Calls to action have been overwhelmingly repressive. Nearly every commentator has agreed that teenagers need more discipline and the threat of stiffer punishments. Sadly, these reactions reflect the broader culture of security that currently exists in the U.S., where the solutions are always to impose more restrictions and controls over what people can do, to make punishments harsher, and to paint entire racial groups as potential threats to “our” safety.

All of this ensures that business can continue as usual. And quite literally: one week later, Mayor Nutter made a big show out of strolling down South Street, demonstrating that it was safe to patronize the businesses there.

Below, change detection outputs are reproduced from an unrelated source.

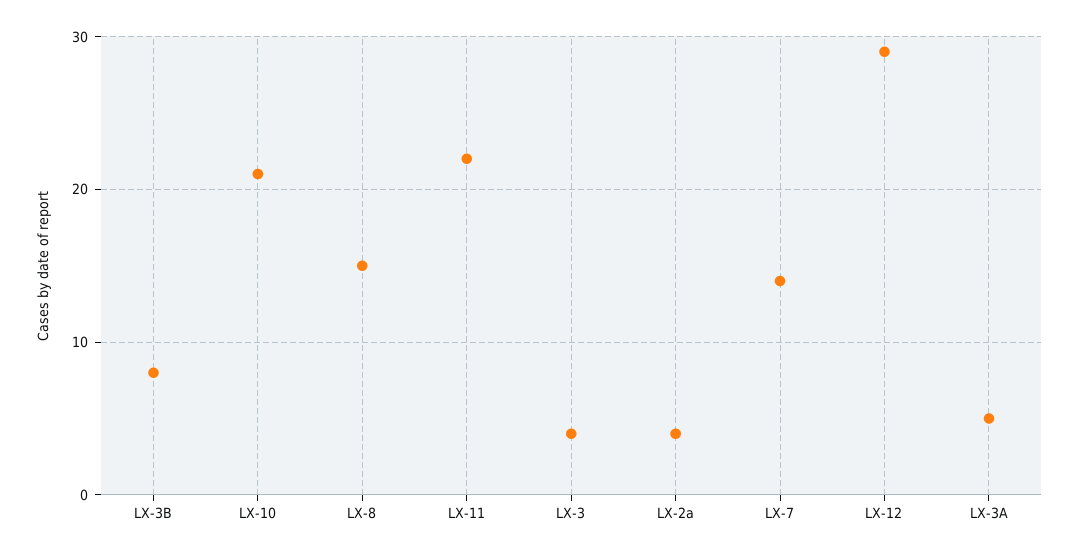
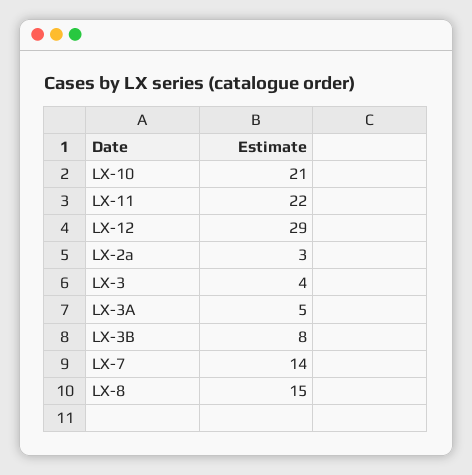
  {
    "LX-3B": 8,
    "LX-10": 21,
    "LX-8": 15,
    "LX-11": 22,
    "LX-3": 4,
-   "LX-2a": 4,
+   "LX-2a": 3,
    "LX-7": 14,
    "LX-12": 29,
    "LX-3A": 5
  }

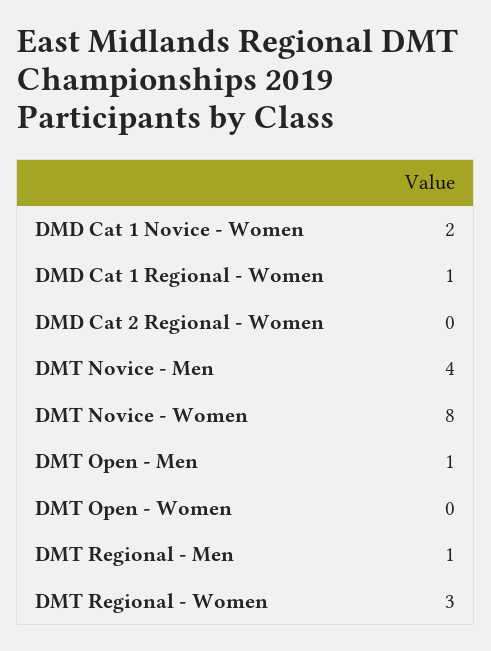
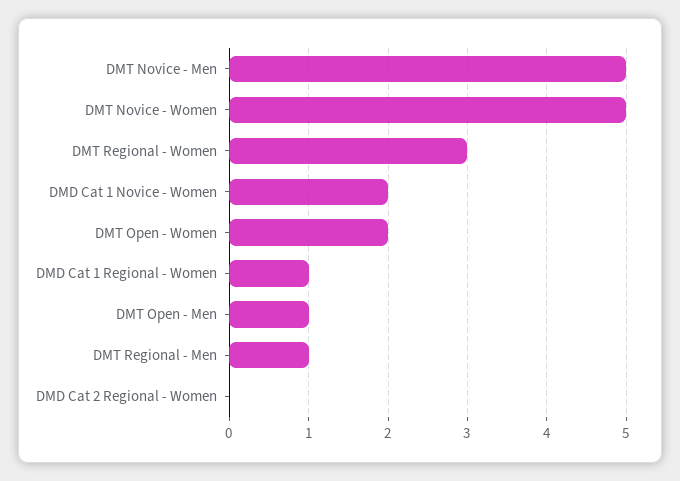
  {
    "DMD Cat 1 Novice - Women": 2,
    "DMD Cat 1 Regional - Women": 1,
    "DMD Cat 2 Regional - Women": 0,
-   "DMT Novice - Men": 4,
+   "DMT Novice - Men": 5,
-   "DMT Novice - Women": 8,
+   "DMT Novice - Women": 5,
    "DMT Open - Men": 1,
-   "DMT Open - Women": 0,
+   "DMT Open - Women": 2,
    "DMT Regional - Men": 1,
    "DMT Regional - Women": 3
  }

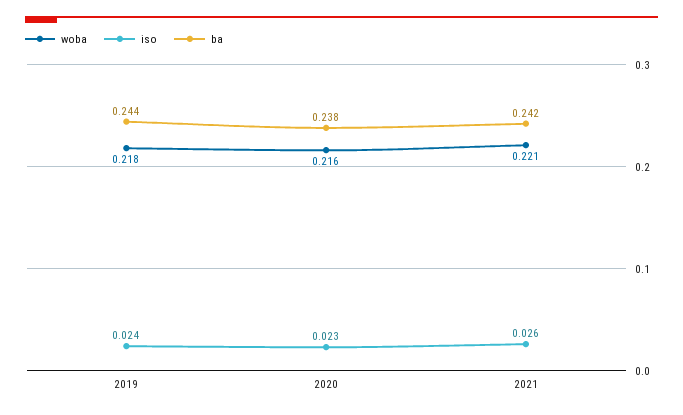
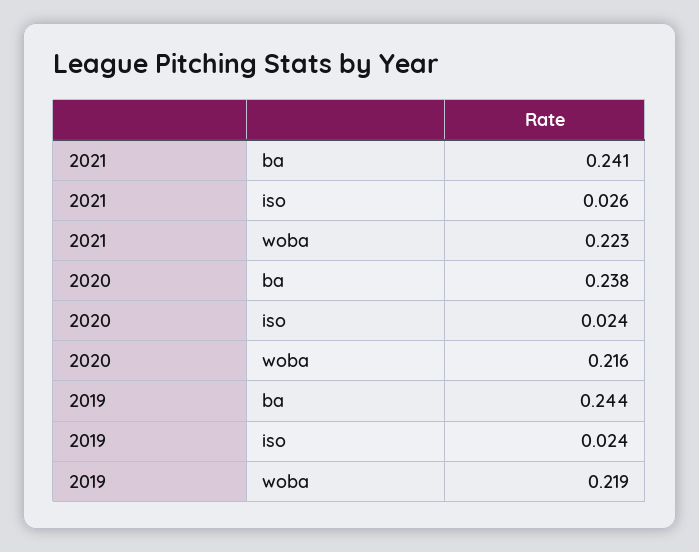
  {
    "woba": {
-     "2019": 0.218,
+     "2019": 0.219,
      "2020": 0.216,
-     "2021": 0.221
+     "2021": 0.223
    },
    "iso": {
      "2019": 0.024,
-     "2020": 0.023,
+     "2020": 0.024,
      "2021": 0.026
    },
    "ba": {
      "2019": 0.244,
      "2020": 0.238,
-     "2021": 0.242
+     "2021": 0.241
    }
  }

A tattoo artist was quoted in the Inquirer as saying, “We wouldn’t have minded a flash mob at all... if they were all 18 years old and had money in their pocket.” The deeper source of anger over the flash mob, it seems, was the fact that it disrupted the revenue that suffering South Street business owners were hoping for on the first warm Saturday evening of the year. It is a joke to imagine that city officials and media outlets actually cared about those who were hurt.

Repressive measures only fuel the fundamental problem, which is that there is an increasing lack of vibrant social scenes available to youth in the city. Failing schools, slashed budgets for services and programs, a growing prison-industrial complex, and the disproportionate impact of the recession on African Americans have severely limited the means available to youth for social expression, interaction, and community.

Meanwhile, other forms of mass social gathering like sports games are funded and sanctioned by the city even as fights and vandalism routinely occur around these events. More often than not, those incidents are simply downplayed, since the events appeal to a wider population and bring in money to the city.

It’s revealing that almost no one has remarked on the fact that rallying thousands of Philly teens through social networking and mobile technologies was an amazing feat. The security apparatus encourages blindness to the generative and resourceful aspects of what youth were able to achieve. The flash mob was a testament to how young people can and will take things into their own hands to create new forms of social gathering for themselves if our educational and cultural systems fail to do so. If there’s anything to be learned, it should be that the flash mob was not only destructive, but fiercely creative as well.